- Extracted entries
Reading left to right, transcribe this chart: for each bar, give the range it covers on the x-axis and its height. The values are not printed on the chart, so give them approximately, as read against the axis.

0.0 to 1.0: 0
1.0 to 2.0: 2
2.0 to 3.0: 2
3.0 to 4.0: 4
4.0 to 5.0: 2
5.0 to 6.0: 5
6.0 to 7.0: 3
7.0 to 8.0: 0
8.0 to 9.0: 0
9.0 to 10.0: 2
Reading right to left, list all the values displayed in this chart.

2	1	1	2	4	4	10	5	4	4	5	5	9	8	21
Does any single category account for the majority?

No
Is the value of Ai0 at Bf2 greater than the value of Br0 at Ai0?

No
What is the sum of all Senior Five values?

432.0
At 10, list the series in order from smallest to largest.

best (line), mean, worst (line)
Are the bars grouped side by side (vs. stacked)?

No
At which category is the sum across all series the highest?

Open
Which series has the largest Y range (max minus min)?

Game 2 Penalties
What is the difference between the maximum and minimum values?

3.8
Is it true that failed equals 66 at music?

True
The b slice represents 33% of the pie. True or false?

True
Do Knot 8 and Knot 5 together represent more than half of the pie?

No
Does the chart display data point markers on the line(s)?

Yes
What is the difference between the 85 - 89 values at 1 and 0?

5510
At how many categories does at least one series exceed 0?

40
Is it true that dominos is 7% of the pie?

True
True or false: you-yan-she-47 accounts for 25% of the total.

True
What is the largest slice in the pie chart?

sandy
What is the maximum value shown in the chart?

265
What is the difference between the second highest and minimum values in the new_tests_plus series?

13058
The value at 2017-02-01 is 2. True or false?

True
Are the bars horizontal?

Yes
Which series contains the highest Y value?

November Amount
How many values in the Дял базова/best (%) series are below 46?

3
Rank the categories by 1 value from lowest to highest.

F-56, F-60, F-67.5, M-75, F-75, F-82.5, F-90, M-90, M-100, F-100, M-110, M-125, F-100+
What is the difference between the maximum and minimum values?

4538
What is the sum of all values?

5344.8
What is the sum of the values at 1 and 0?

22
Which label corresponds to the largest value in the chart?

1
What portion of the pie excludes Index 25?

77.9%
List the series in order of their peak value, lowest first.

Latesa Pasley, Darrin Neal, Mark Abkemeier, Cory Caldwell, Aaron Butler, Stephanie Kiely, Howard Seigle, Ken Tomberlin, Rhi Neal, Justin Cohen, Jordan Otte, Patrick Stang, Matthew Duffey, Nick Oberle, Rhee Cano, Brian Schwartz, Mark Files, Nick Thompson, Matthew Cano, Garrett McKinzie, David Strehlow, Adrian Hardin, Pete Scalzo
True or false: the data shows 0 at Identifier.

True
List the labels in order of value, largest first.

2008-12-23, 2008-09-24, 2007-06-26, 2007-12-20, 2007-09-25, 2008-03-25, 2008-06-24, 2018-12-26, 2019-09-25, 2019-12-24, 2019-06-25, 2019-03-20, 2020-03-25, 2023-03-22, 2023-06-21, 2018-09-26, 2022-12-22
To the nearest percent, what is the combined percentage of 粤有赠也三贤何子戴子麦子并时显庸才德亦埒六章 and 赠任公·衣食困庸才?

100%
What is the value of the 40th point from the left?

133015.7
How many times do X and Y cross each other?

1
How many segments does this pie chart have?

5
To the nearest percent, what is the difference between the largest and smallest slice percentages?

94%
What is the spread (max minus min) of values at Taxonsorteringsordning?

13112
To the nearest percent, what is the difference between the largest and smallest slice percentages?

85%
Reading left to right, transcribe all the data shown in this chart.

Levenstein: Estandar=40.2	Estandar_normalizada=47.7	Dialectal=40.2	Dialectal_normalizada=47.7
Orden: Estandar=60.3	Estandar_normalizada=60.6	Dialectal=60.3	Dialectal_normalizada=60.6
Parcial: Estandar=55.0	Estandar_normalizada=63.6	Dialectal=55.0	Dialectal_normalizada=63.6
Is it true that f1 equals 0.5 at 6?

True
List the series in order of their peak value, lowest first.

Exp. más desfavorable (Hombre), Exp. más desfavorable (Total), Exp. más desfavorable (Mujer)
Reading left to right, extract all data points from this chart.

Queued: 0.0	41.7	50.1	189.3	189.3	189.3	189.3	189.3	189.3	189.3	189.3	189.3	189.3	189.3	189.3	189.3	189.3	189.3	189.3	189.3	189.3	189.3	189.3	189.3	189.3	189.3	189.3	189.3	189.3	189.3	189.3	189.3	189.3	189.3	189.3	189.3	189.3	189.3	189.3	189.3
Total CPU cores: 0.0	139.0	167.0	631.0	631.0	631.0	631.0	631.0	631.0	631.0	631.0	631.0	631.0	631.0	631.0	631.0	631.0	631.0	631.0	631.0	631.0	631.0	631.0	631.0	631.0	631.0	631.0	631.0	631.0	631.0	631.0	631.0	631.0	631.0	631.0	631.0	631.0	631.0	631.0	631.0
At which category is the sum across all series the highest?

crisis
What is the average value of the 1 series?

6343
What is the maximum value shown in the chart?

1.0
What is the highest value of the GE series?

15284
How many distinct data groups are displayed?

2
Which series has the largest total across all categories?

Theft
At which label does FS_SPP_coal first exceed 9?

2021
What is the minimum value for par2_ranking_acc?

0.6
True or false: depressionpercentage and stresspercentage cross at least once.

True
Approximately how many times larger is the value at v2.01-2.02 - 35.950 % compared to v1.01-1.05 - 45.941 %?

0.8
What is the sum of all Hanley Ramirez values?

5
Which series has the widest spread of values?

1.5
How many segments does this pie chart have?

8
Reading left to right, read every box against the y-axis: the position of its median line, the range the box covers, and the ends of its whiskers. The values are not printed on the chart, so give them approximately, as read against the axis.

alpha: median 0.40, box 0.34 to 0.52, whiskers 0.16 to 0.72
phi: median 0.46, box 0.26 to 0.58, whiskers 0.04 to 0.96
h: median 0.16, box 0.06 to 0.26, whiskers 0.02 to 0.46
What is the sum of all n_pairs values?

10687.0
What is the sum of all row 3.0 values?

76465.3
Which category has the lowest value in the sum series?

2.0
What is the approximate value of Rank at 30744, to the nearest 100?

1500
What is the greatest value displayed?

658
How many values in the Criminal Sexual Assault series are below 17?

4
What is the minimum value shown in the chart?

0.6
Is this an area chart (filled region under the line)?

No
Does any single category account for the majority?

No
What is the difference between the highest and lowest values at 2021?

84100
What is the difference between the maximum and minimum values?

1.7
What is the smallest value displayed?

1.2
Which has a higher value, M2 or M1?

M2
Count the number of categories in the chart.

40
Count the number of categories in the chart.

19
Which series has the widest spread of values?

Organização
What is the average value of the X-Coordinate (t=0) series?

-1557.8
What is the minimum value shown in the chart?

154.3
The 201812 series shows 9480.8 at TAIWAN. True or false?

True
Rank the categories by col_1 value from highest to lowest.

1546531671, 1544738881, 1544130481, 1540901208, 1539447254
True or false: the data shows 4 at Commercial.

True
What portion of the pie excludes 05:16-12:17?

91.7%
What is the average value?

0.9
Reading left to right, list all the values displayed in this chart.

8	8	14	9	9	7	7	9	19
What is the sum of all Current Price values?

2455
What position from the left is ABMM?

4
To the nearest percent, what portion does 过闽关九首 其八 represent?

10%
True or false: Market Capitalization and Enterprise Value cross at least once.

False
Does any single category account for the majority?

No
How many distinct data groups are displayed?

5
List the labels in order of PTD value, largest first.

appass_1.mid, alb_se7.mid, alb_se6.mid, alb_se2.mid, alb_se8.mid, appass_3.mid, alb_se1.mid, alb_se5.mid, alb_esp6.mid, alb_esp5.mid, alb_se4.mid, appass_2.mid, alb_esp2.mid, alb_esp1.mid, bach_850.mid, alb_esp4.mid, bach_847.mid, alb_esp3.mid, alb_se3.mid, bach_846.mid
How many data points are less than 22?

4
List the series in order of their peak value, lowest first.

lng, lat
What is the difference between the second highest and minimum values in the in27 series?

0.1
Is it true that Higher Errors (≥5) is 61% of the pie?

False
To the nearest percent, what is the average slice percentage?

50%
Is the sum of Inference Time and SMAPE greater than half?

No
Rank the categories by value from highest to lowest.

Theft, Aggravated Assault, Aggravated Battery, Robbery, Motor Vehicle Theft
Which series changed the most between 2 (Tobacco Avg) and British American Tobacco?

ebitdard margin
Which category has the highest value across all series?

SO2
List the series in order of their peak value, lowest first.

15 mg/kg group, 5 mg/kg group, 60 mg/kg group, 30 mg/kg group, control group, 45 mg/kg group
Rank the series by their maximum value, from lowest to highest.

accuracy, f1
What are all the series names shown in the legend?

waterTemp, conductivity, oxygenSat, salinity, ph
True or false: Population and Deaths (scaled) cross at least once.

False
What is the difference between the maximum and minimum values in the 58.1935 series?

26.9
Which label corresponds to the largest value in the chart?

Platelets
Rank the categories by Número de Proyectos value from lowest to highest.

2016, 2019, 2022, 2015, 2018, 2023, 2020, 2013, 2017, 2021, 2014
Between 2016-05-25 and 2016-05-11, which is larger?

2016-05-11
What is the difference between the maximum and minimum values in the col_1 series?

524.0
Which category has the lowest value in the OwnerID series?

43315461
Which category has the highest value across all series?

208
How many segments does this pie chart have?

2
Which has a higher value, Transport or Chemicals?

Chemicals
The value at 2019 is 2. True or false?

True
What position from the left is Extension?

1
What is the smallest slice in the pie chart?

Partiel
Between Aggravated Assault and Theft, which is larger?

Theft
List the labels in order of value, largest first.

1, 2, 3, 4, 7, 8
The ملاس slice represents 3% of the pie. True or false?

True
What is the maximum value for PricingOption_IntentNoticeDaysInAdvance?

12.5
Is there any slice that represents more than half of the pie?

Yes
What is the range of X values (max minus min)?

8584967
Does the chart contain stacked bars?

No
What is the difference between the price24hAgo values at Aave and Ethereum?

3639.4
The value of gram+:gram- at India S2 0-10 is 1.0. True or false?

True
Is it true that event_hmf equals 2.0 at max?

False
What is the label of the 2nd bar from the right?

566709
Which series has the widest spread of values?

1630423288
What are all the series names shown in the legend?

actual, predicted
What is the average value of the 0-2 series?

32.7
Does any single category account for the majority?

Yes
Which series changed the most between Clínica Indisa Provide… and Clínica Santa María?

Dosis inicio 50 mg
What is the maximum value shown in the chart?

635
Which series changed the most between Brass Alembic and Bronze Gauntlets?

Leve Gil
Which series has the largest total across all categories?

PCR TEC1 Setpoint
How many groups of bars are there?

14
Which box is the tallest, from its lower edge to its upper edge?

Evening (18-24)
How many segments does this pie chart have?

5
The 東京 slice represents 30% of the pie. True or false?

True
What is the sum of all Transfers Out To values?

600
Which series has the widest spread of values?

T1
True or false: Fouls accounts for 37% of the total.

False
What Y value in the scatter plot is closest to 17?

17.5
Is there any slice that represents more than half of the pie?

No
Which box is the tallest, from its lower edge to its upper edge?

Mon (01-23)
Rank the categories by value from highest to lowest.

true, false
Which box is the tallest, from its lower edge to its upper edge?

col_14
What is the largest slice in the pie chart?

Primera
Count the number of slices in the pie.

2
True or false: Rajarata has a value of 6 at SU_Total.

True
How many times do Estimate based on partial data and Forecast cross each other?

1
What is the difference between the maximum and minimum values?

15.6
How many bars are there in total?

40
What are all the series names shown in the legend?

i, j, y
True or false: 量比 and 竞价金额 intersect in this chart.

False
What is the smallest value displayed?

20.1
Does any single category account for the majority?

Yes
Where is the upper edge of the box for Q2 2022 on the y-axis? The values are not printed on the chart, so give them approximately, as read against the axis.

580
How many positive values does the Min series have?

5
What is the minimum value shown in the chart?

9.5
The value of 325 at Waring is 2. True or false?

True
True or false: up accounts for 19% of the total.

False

- What you need to do
Pull out every line of the items above that contains the string "Dialectal". Case counts.

- Exercise result
Levenstein: Estandar=40.2	Estandar_normalizada=47.7	Dialectal=40.2	Dialectal_normalizada=47.7
Orden: Estandar=60.3	Estandar_normalizada=60.6	Dialectal=60.3	Dialectal_normalizada=60.6
Parcial: Estandar=55.0	Estandar_normalizada=63.6	Dialectal=55.0	Dialectal_normalizada=63.6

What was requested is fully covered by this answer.